3. Appellante heeft zich in hoger beroep tegen de aangevallen uitspraak gekeerd. Zij heeft aangevoerd dat het bezwaar tegen besluit 1 ten onrechte niet-ontvankelijk is verklaard, omdat zij wel tijdig bezwaar heeft gemaakt.
4. De Raad komt tot de volgende beoordeling.
4.1.
De gronden die appellante in hoger beroep heeft aangevoerd zijn een herhaling van wat zij in beroep heeft aangevoerd. De rechtbank is gemotiveerd op die gronden ingegaan. Appellante heeft geen redenen aangevoerd waarom de gemotiveerde weerlegging van de betrokken gronden in de aangevallen uitspraak onjuist dan wel onvolledig is. De Raad kan zich geheel vinden in het oordeel van de rechtbank en in de overwegingen, zoals onder 2 weergegeven, waarop dat oordeel rust.
4.2.
De Raad voegt hieraan het volgende toe. Appellante heeft ter zitting van de rechtbank aangevoerd dat zij wel eerder een bezwaarschrift heeft ingediend en daarover met de gemeente Vlaardingen heeft gebeld. Het dagelijks bestuur heeft ter zitting van de Raad desgevraagd echter meegedeeld dat er geen aanwijzingen zijn dat appellante contact heeft opgenomen over een eerder ingediend bezwaarschrift. Ook in haar bezwaarschrift van 8 oktober 2014 maakt appellante geen melding van een eerder bezwaarschrift.
4.3.
Uit 4.1 en 4.2 volgt dat het hoger beroep niet slaagt, zodat de aangevallen uitspraak moet worden bevestigd voor zover aangevochten.
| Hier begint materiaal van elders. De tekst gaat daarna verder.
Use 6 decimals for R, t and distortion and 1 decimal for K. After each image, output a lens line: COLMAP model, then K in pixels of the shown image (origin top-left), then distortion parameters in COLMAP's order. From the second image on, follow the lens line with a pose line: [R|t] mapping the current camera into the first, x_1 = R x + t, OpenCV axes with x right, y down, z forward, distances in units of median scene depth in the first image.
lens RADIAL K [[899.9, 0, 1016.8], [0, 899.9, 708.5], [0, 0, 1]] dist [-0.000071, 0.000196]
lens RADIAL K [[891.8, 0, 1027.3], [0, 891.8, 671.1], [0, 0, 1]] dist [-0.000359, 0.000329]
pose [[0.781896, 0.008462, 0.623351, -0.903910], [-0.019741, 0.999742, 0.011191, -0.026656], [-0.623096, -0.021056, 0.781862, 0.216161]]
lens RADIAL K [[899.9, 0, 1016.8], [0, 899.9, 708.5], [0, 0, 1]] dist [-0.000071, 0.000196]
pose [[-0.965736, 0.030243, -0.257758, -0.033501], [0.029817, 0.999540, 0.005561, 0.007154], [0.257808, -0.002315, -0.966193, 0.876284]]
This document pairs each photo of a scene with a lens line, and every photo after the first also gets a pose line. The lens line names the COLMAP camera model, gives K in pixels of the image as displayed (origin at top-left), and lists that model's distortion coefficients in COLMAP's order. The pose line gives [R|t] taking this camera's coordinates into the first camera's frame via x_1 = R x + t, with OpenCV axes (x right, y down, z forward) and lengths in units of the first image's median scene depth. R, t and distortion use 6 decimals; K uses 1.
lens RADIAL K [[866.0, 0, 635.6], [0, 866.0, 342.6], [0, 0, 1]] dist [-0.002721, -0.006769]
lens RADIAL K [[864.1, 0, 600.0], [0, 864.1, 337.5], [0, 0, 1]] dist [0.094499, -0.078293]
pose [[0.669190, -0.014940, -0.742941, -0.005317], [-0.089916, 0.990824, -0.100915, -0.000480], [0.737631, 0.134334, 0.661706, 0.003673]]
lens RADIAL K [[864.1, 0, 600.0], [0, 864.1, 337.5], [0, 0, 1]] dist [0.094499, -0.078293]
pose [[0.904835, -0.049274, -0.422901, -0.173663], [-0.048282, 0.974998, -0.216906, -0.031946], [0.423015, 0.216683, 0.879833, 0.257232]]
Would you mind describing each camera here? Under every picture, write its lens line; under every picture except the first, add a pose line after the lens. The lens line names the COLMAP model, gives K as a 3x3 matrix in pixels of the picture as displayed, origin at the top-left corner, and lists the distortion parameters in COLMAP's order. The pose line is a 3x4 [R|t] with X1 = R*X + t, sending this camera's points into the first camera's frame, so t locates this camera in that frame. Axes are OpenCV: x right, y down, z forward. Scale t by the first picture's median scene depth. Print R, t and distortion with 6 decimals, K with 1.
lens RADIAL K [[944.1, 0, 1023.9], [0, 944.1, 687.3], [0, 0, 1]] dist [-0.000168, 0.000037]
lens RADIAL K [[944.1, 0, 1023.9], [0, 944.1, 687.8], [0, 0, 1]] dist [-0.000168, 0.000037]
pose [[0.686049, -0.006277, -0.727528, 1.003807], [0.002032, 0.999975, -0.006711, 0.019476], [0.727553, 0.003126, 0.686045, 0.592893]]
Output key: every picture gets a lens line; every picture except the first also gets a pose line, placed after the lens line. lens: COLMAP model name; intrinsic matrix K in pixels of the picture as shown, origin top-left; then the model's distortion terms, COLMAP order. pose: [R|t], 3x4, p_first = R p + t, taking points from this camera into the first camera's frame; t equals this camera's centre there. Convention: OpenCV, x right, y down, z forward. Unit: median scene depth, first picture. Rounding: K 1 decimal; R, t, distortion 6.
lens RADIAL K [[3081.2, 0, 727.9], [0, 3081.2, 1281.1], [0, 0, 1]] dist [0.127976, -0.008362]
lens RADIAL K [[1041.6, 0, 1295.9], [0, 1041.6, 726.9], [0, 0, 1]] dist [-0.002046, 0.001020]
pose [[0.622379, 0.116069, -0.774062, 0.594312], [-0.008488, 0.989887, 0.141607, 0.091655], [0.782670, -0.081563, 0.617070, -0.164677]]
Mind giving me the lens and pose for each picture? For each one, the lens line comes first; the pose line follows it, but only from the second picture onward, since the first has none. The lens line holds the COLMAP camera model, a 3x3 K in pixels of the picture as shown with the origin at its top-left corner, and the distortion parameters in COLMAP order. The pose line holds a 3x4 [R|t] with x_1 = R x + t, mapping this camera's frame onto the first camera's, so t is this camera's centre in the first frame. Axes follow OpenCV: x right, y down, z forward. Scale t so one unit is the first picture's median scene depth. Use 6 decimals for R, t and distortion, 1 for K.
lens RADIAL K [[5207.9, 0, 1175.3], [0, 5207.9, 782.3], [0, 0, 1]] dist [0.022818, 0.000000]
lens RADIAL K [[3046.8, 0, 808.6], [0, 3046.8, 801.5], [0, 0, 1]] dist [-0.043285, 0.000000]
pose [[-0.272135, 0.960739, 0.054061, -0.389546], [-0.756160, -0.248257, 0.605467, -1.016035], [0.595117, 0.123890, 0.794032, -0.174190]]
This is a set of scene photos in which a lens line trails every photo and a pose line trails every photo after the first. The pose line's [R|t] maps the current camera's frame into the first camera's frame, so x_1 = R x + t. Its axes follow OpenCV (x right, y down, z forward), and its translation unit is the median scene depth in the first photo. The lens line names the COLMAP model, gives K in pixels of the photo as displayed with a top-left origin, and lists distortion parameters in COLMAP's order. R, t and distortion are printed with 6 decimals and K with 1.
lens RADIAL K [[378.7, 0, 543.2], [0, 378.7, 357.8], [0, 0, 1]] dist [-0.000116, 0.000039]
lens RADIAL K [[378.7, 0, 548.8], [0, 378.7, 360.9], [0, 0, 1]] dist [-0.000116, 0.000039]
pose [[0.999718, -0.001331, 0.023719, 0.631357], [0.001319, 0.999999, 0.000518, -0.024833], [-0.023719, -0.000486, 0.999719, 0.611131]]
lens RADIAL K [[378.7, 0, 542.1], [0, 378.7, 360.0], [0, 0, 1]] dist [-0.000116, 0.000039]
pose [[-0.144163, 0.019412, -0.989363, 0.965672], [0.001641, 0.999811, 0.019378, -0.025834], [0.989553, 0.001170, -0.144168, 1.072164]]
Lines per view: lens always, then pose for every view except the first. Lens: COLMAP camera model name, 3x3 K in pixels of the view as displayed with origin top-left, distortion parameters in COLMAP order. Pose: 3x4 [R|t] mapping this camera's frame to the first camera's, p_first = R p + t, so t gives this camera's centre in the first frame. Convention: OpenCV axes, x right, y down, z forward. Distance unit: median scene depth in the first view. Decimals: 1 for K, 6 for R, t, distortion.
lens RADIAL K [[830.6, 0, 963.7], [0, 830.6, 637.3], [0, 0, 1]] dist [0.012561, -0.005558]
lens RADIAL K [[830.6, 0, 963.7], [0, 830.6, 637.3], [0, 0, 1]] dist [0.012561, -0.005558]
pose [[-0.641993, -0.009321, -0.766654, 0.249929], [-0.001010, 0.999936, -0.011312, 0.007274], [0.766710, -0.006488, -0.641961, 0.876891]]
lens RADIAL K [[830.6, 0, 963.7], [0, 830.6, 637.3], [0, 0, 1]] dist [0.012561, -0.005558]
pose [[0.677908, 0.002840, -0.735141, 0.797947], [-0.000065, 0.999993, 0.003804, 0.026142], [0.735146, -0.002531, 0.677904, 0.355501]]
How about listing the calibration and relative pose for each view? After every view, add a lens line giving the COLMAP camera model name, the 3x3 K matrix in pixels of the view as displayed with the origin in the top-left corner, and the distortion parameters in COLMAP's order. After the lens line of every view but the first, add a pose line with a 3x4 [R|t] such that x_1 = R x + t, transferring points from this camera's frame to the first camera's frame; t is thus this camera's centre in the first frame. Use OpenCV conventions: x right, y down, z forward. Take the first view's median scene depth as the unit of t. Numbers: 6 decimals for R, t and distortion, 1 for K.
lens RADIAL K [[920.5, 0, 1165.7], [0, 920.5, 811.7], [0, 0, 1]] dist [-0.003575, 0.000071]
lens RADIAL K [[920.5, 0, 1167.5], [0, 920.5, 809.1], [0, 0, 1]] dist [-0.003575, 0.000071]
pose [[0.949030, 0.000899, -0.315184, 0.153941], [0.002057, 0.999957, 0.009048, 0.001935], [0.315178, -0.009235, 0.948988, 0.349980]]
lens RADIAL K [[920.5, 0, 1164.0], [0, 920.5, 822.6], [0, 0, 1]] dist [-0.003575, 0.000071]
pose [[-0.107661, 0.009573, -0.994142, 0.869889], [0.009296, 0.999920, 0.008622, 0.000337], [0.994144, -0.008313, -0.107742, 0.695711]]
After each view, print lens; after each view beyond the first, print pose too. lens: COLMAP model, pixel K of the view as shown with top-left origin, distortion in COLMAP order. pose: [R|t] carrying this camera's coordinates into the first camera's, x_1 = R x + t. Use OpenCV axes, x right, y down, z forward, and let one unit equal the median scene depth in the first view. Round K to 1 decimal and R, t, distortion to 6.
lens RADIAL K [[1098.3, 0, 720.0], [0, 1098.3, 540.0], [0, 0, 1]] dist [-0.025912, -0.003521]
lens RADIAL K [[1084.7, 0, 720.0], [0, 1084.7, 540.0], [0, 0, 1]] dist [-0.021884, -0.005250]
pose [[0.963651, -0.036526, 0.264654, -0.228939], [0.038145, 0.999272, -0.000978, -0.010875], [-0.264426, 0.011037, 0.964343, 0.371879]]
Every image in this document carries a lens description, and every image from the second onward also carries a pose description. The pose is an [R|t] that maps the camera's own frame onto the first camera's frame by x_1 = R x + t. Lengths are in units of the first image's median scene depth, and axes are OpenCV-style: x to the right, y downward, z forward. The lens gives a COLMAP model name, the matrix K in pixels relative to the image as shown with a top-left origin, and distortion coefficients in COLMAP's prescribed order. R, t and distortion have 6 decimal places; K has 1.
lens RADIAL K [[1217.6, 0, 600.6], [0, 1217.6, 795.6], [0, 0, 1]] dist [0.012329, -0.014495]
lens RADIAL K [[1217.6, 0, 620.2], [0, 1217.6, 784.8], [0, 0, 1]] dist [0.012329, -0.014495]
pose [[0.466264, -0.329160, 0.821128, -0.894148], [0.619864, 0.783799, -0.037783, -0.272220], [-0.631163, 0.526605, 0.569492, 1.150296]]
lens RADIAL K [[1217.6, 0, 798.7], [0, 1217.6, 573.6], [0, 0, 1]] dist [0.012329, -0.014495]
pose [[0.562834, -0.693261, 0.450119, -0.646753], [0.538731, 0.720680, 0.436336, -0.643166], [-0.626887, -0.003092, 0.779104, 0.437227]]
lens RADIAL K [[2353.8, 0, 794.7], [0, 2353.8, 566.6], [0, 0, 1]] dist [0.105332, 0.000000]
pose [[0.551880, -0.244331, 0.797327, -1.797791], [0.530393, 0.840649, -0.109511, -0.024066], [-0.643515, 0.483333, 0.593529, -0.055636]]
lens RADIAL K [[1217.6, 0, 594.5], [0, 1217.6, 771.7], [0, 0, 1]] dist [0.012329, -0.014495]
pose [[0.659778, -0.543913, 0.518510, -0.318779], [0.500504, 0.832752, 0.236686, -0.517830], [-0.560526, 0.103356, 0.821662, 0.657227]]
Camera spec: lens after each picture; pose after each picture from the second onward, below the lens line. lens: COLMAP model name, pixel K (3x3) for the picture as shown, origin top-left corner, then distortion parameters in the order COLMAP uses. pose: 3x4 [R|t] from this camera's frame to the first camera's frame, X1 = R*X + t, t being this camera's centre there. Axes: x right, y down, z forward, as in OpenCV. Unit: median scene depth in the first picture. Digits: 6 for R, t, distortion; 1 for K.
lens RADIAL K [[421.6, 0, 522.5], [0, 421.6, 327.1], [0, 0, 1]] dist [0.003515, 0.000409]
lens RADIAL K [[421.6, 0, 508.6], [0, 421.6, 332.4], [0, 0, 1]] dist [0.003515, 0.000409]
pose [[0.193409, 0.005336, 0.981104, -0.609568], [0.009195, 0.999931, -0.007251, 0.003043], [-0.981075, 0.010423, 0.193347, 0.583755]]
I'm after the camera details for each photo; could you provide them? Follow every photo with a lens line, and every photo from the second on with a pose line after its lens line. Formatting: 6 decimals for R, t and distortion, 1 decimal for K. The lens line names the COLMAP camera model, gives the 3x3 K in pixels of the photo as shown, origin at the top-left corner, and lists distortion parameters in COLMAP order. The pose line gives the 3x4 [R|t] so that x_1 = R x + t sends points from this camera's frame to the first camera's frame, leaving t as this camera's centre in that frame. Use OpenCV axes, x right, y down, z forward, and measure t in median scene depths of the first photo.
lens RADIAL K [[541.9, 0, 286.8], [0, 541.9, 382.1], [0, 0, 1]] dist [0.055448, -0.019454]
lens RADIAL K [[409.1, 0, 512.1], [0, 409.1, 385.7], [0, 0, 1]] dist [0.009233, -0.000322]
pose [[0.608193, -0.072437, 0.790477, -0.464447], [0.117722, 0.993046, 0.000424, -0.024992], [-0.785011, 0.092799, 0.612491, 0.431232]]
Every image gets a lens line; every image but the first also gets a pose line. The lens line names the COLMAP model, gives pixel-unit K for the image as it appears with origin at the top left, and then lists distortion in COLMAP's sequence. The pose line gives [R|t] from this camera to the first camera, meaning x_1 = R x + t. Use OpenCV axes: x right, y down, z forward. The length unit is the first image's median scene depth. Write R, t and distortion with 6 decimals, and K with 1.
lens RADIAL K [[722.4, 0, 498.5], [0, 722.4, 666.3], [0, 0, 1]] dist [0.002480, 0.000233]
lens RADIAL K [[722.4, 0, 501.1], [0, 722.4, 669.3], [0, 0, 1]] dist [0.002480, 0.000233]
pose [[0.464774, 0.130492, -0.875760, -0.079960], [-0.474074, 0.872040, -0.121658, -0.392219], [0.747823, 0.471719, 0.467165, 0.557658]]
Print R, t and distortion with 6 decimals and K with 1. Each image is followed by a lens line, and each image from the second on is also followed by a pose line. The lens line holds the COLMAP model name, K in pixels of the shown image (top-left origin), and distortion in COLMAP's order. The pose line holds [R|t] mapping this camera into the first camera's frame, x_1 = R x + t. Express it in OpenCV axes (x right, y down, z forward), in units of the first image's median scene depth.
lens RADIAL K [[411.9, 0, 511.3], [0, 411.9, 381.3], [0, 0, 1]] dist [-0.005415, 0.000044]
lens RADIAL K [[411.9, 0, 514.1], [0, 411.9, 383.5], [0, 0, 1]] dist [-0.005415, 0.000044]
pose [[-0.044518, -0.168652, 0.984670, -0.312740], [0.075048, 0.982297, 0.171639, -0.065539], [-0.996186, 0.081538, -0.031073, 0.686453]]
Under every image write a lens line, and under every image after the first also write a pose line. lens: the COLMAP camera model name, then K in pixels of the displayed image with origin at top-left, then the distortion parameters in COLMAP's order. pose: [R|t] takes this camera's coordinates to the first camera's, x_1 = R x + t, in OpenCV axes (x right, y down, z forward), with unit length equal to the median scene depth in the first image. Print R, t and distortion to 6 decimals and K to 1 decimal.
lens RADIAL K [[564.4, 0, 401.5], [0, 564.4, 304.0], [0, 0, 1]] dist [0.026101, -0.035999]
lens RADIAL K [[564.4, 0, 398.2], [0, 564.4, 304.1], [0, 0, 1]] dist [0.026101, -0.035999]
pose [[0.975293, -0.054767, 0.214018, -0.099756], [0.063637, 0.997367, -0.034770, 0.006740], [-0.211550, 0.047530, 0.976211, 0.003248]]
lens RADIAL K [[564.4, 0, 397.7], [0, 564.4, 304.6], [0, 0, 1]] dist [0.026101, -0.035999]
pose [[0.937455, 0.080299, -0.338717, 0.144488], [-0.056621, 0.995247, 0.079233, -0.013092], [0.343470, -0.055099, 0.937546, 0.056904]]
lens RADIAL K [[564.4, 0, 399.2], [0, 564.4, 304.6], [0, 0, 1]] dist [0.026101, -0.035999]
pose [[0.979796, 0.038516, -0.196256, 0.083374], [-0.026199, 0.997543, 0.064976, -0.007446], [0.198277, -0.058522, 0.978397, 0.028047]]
5. Voor een veroordeling in de proceskosten bestaat geen aanleiding.

BESLISSING

De Centrale Raad van Beroep bevestigt de aangevallen uitspraak voor zover aangevochten.
Deze uitspraak is gedaan door A. Stehouwer, in tegenwoordigheid van F. Demiroğlu als griffier. De beslissing is uitgesproken in het openbaar op 22 januari 2019.